The stakes are high: in 2015 Paris Agreementthe world agreed to limit warming to “well below” 2 degrees Celsius, a threshold now set at 1.5 degrees C after quantified scientists the risks of further warming. More recently, in December 2022, countries agreed on the Kunming-Montreal Global Biodiversity Framework. It tackles the main drivers of biodiversity loss and calls for the protection of 30% of land, oceans and freshwaters by 2030.
Policies implemented since the Paris Agreement have already reduced projected warming by the end of the century from about 4.5 degrees C to 2.8 degrees C. That’s a lot: but it’s still not enough. For these audacious plans to succeed, there is it’s not possible any new fossil fuel development. Greenhouse gas emissions must be reduced and eventually eliminated through efficiency, improved land use and agricultural practices, and transition to clean energy. We need to invest in nature, which has the potential to absorb up to a third of our carbon emissions. And we need countries to write and implement their own National Biodiversity Action Plans, and funds allocated for climate change mitigation, climate resilience and biodiversity in low-income countries. income and the main conservation areas of the world, in particular the most vulnerable and representative of the planet. ecosystems.

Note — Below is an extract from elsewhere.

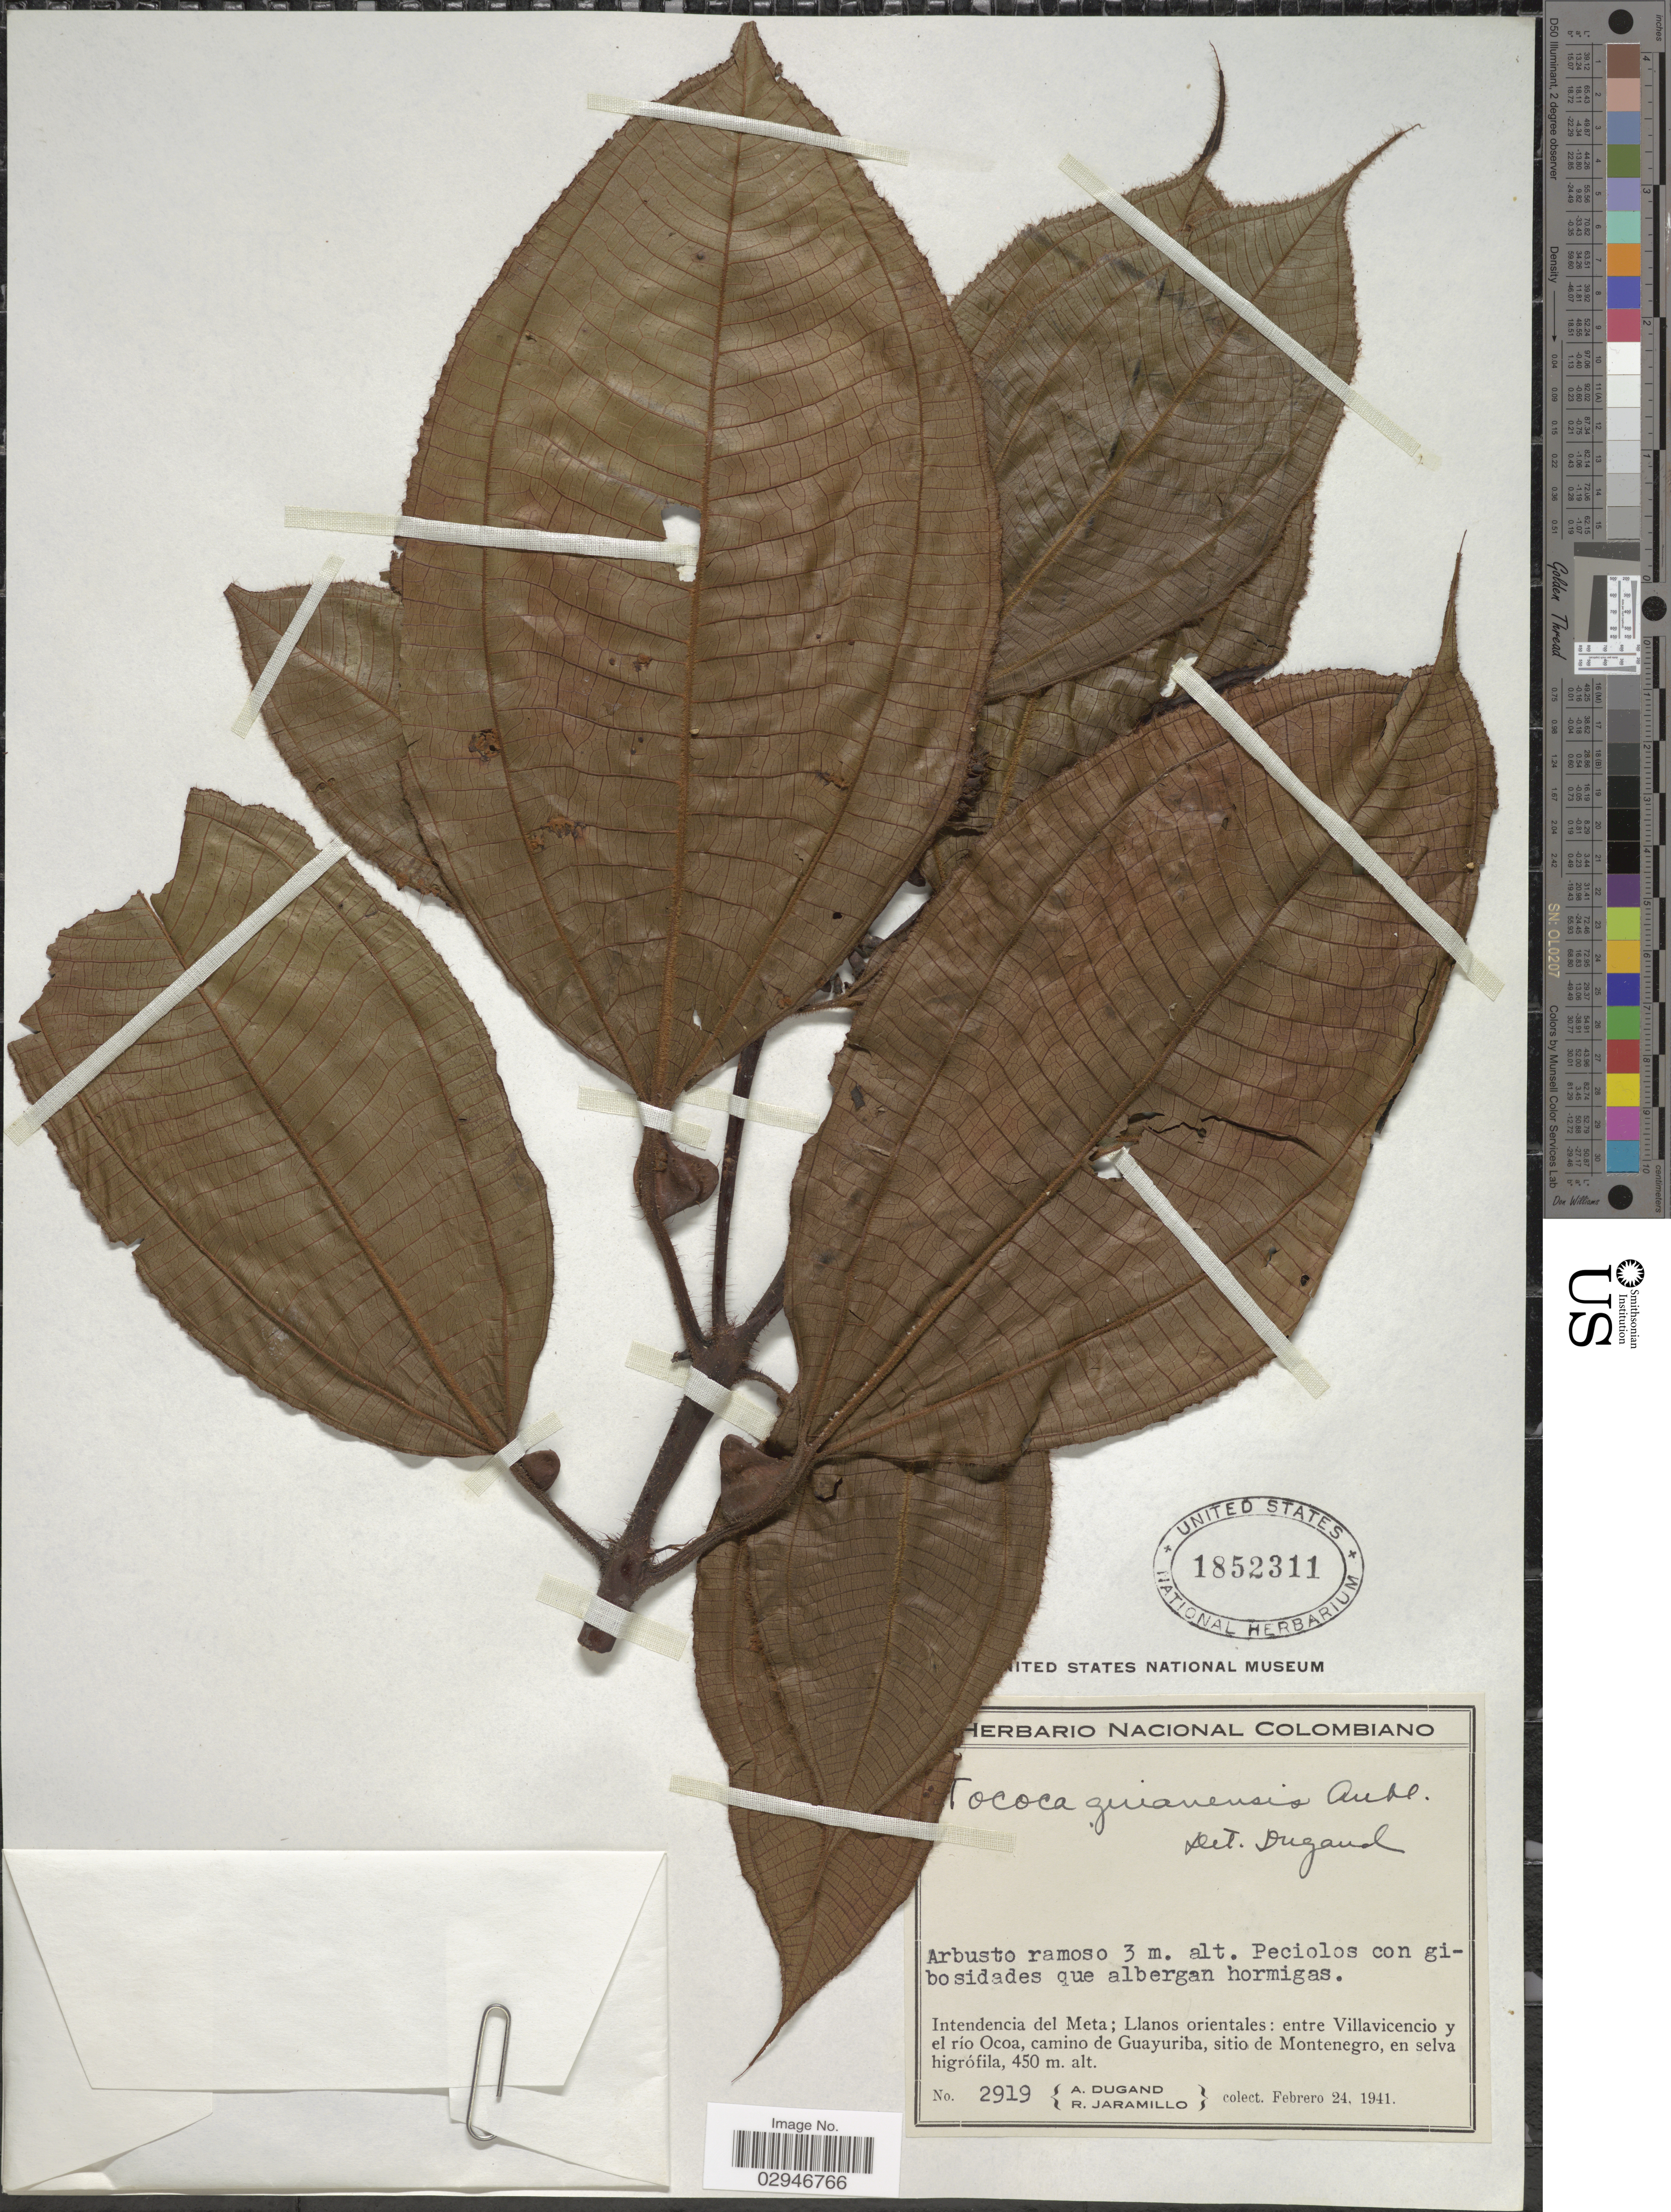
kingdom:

Nature offers a powerful ally in the fight against the catastrophic effects of human-induced climate change and ecosystem disruption, and the path to a net-zero, nature-positive world is not unknown. THE latest IPCC report show how many climate change solutions are already there, from halting deforestation to accelerating electrification. Organizations such as the Nature Conservancy and Project Drawdown offer resources such as Biodiversity Action Guide and the Withdrawal roadmapillustrating how we can launch actions that tackle multiple crises at once.
Implementing efficient and nature-friendly solutions is crucial in our fight against climate change. Greening low-income neighborhoods in major urban centers keeps them cool during heat waves, reducing socioeconomic inequalities in health risks. But this action also filters air pollution; and absorbs precipitation to prevent flooding, making neighborhoods more climate resilient. It provides places where people can be in nature, improving both our physical and mental health; it increases habitats for biodiversity; and it even absorbs carbon. That’s at least six wins. Other solutions, ranging from investing in public transport to climate-smart agriculture, have similar benefits for health and well-being, as well as for pollution, biodiversity and climate.
Tackling the pollution, climate and biodiversity crises that stand between us and a better future is the biggest and most complex challenge we have ever faced. It demands an equally ambitious response from all of us: from the world’s largest countries and companies to each of us as individuals able to raise our voices to advocate for the changes we need.
Events such as Earth Day in April and world biodiversity day in May will serve as powerful reminders that the crises we face are just different sides of the same coin. This is why I constantly strive to move beyond the artificial silos we impose on ourselves and others and focus on the end goal: to save ourselves and all who share our House. Our future is in our hands and together, I know, we can turn the tide.
This is an opinion and analytical article, and the opinions expressed by the author or authors are not necessarily those of American scientist.